Поучительные и «размягчающие сердца» святочные истории всегда пользовались неизменной популярностью у самых широких слоёв читающей публики и в России, и за рубежом. В позапрошлом столетии к Рождеству издавались особые литературные сборники. Во всех газетах и журналах помещалось множество святочных материалов: сообщения о ёлках и маскарадах, объявления о выставках и продажах праздничных товаров, этнографические заметки о Святках, стихотворения и рисунки на рождественскую тему и непременно рождественские рассказы. Правда, святочная словесность того времени из года в год повторяла набор давно разработанных тем. Немецкий писатель Карл Грюнберг, перебрав немало таких изданий, в заметках «Кое-что о святочном рассказе» указал на однообразие святочных сюжетов. Все они завершаются счастливым концом («как-никак Сочельник!»), «в финале какой-нибудь благотворитель достаёт толстенный бумажник. Все растроганы, все поют песню в честь Сил Небесных!»
Заслуга возрождения жанра в русской литературе во многом принадлежит Николаю Семёновичу Лескову (1831–1895). В 1888 году в письме к редактору ежедневной газеты «Новое время» А.С. Суворину Лесков замечал: «Форма рождественского рассказа сильно поизносилась. Она была возведена в перл в Англии Диккенсом. У нас не было хороших рождественских рассказов с Гоголя до “Зап. <ечатленного> Ангела”». Своим «рождественским рассказом» «Запечатленный Ангел», собственным святочным творчеством Лесков доказал жизненность, казалось бы, отработавшего своё жанра, выявил его подспудные возможности, способность к саморазвитию. 
В рассказе «Жемчужное ожерелье» писатель выступил как теоретик жанра, сформулировал его определение, указал на главные признаки и особенности: «От святочного рассказа непременно требуется, чтобы он был приурочен к событиям святочного вечера – от Рождества до Крещенья, чтобы он был сколько-нибудь фантастичен, имел какую-нибудь мораль, хоть вроде опровержения вредного предрассудка, и наконец – чтобы он оканчивался непременно весело». Лесков выразил убеждение, что строгие каноны не мешают развитию жанра.
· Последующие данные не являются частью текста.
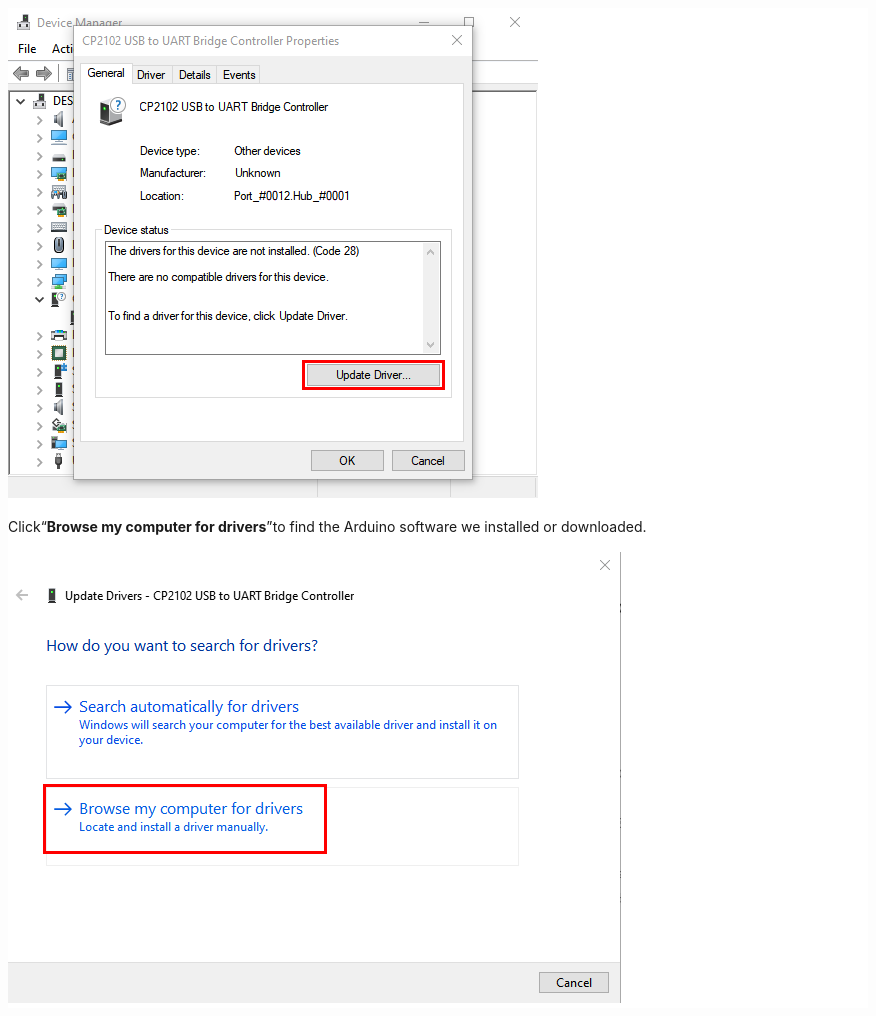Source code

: ![](Arduino/media/a122cd6fef74eb5c0c7fe16fac2fed59.png)

Click“**Browse my computer for drivers**”to find the Arduino software we installed or downloaded.

![](Arduino/media/a02d3e643231cfe267d4debf0ef258c4.png)
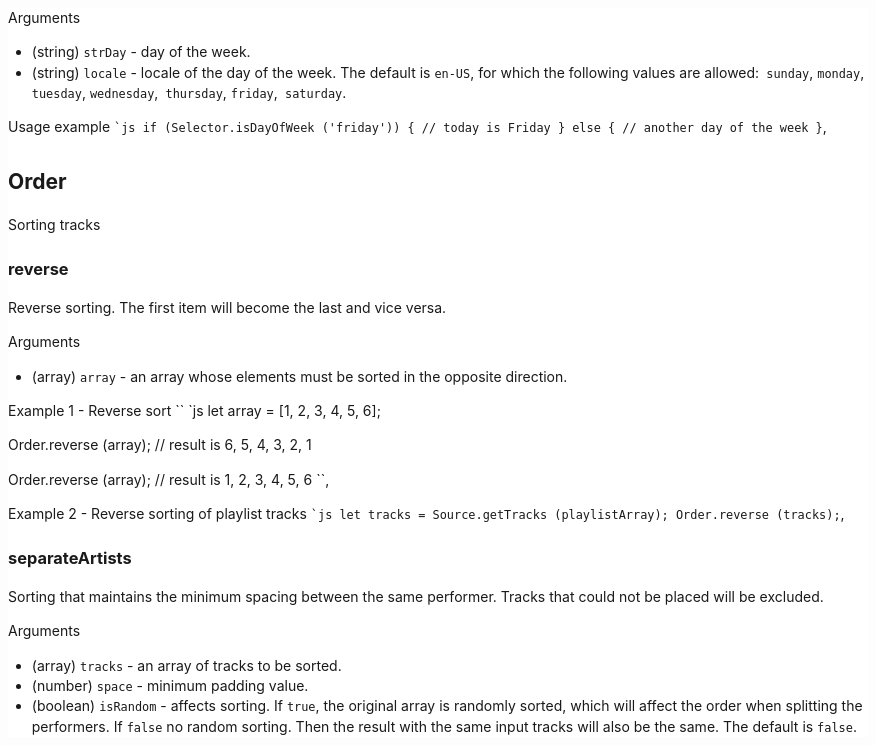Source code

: Arguments
- (string) `strDay` - day of the week.
- (string) `locale` - locale of the day of the week. The default is `en-US`, for which the following values ​​are allowed:` sunday`, `monday`,` tuesday`, `wednesday`,` thursday`, `friday`,` saturday`.

Usage example
`` `js
if (Selector.isDayOfWeek ('friday')) {
 // today is Friday
} else {
 // another day of the week
}
``,

## Order

Sorting tracks

### reverse

Reverse sorting. The first item will become the last and vice versa.

Arguments
- (array) `array` - an array whose elements must be sorted in the opposite direction.

Example 1 - Reverse sort
`` `js
let array = [1, 2, 3, 4, 5, 6];

Order.reverse (array);
// result is 6, 5, 4, 3, 2, 1

Order.reverse (array);
// result is 1, 2, 3, 4, 5, 6
``,

Example 2 - Reverse sorting of playlist tracks
`` `js
let tracks = Source.getTracks (playlistArray);
Order.reverse (tracks);
``,

### separateArtists

Sorting that maintains the minimum spacing between the same performer. Tracks that could not be placed will be excluded.

Arguments
- (array) `tracks` - an array of tracks to be sorted.
- (number) `space` - minimum padding value.
- (boolean) `isRandom` - affects sorting. If `true`, the original array is randomly sorted, which will affect the order when splitting the performers. If `false` no random sorting. Then the result with the same input tracks will also be the same. The default is `false`.
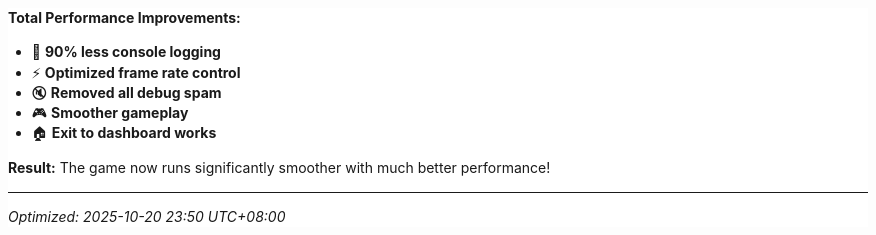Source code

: **Total Performance Improvements:**
- 🚀 **90% less console logging**
- ⚡ **Optimized frame rate control**
- 🔇 **Removed all debug spam**
- 🎮 **Smoother gameplay**
- 🏠 **Exit to dashboard works**

**Result:** The game now runs significantly smoother with much better performance!

---

*Optimized: 2025-10-20 23:50 UTC+08:00*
Наоборот – стимулируют творческую фантазию автора: «И святочный рассказ, находясь во всех его рамках, всё-таки может видоизменяться и представлять любопытное разнообразие, отражая в себе и своё время, и нравы». 

Жанр этот с его смысловой объёмностью и религиозно-философским универсализмом содержит также громадные возможности для нравственного воспитания, формирования личности, становления человека. Некоторые свои святочные рассказы писатель прямо предназначал детям. «Неразменный рубль», «Зверь», «Привидение в Инженерном замке», «Пугало», в которых повествование ведётся от лица рассказчика-ребёнка и события преломляются через призму детского сознания, по-настоящему заинтересуют и увлекут юного читателя. А самое главное – дадут «какое-нибудь доброе направление его мыслям», как надеялся Лесков. Этот ряд могут продолжить озорные и курьёзные, и при этом очень мудрые рассказы «Дух госпожи Жанлис», «Жемчужное ожерелье», «Штопальщик», «Грабёж», «Путешествие с нигилистом».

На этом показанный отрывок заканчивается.